Atherosclerosis involves the buildup of macrophage-derived foam cells in the arterial intima. Facilitating the egress of these cells from plaques can significantly slow disease progression. The transmembrane receptor Unc5b, a vascular-specific axon guidance receptor, is upregulated in foam cells, and inhibits their migration from the plaques. However, the mechanisms underlying Unc5b's regulation of foam cell production and retention within plaques, along with its downstream signaling pathways, remain insufficiently understood.

METHODS

We employed both a foam cell model and an ApoE-deficient mouse model of atherosclerosis to evaluate these effects. Western blotting, RT-PCR, wound healing assays, and immunofluorescence staining were performed to explore the role of Unc5b in foam cell migration.

RESULTS

Unc5b played a role in advancing atherosclerosis by regulating the P53-cuproptosis pathway, thereby inhibiting the migration of foam cells.

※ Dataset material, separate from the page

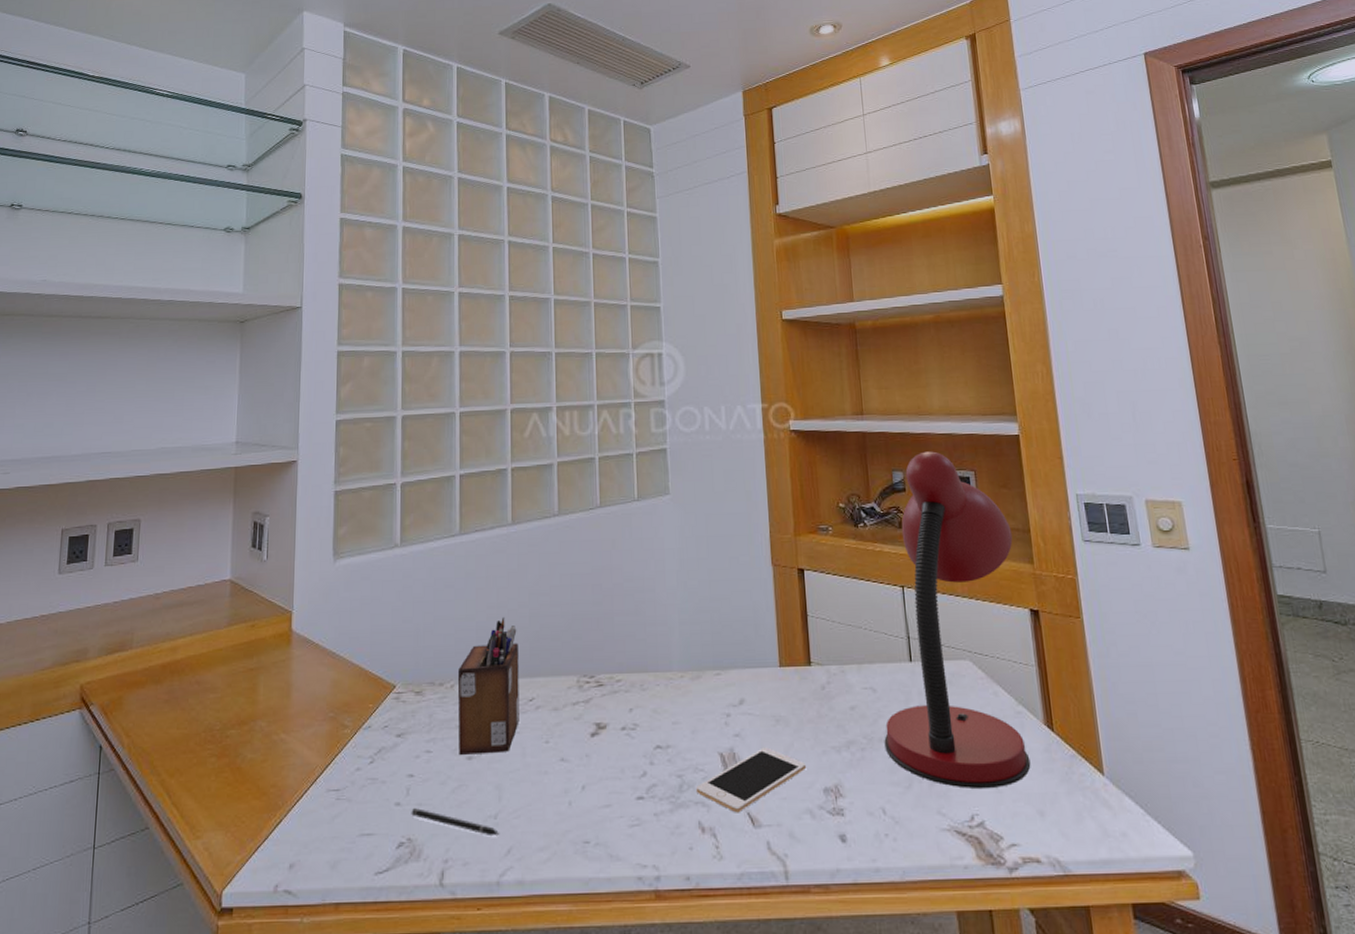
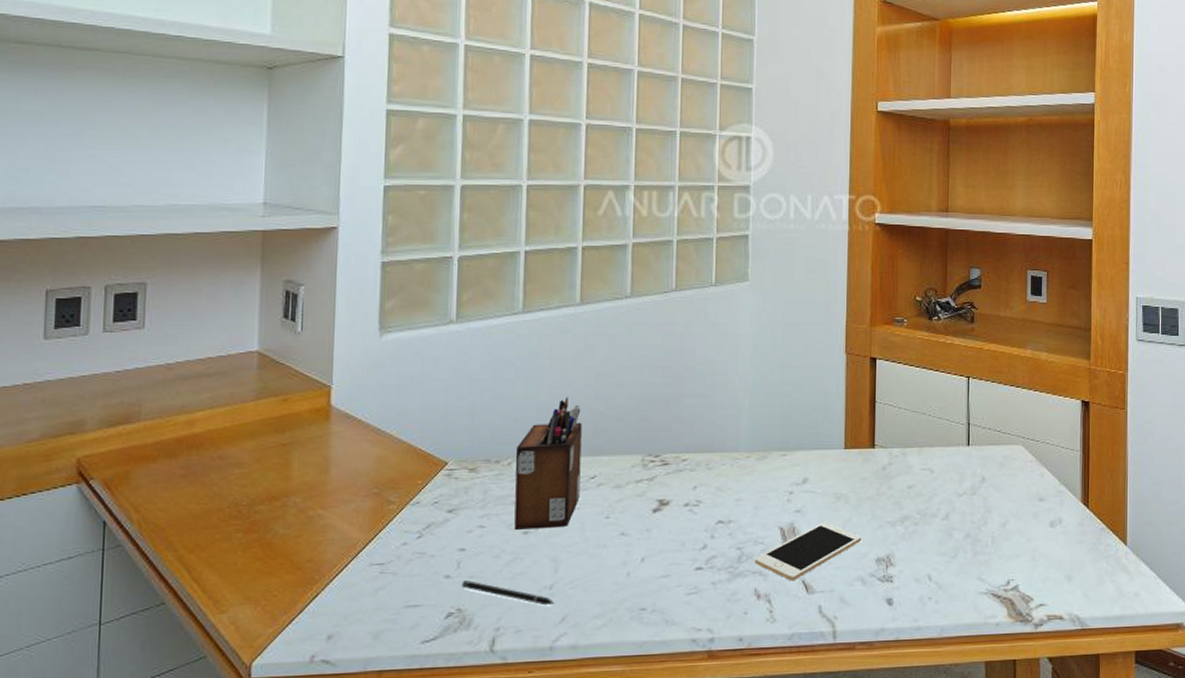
desk lamp: present [884,451,1031,788] -> none [936,251,1074,557]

Stimulation of Raw264.7 cells with oxidized low-density lipoprotein (ox-LDL) resulted in increased cuproptosis and inflammation, impacting migration regulation. Macrophage-derived foam cell migration was prevented by Unc5b via the P53-cuproptosis signaling pathway. Notably, PFT-α (a P53 inhibitor) and VI (a Cu chelator) counteracted the inhibitory effect of ox-LDL on migration. Similarly, upregulation of cuproptosis-related proteins was observed within the aortic sinus plaques of ApoE mice fed a hyperlipidemic diet. Importantly, the progression of atherosclerosis induced by a hyperlipidemic diet can be effectively reversed by PFT-α and VI.

CONCLUSION

These findings underscore Unc5b's role in promoting inflammation, inhibiting macrophage migration, and promoting atherosclerotic development via the P53-cuproptosis signaling pathway.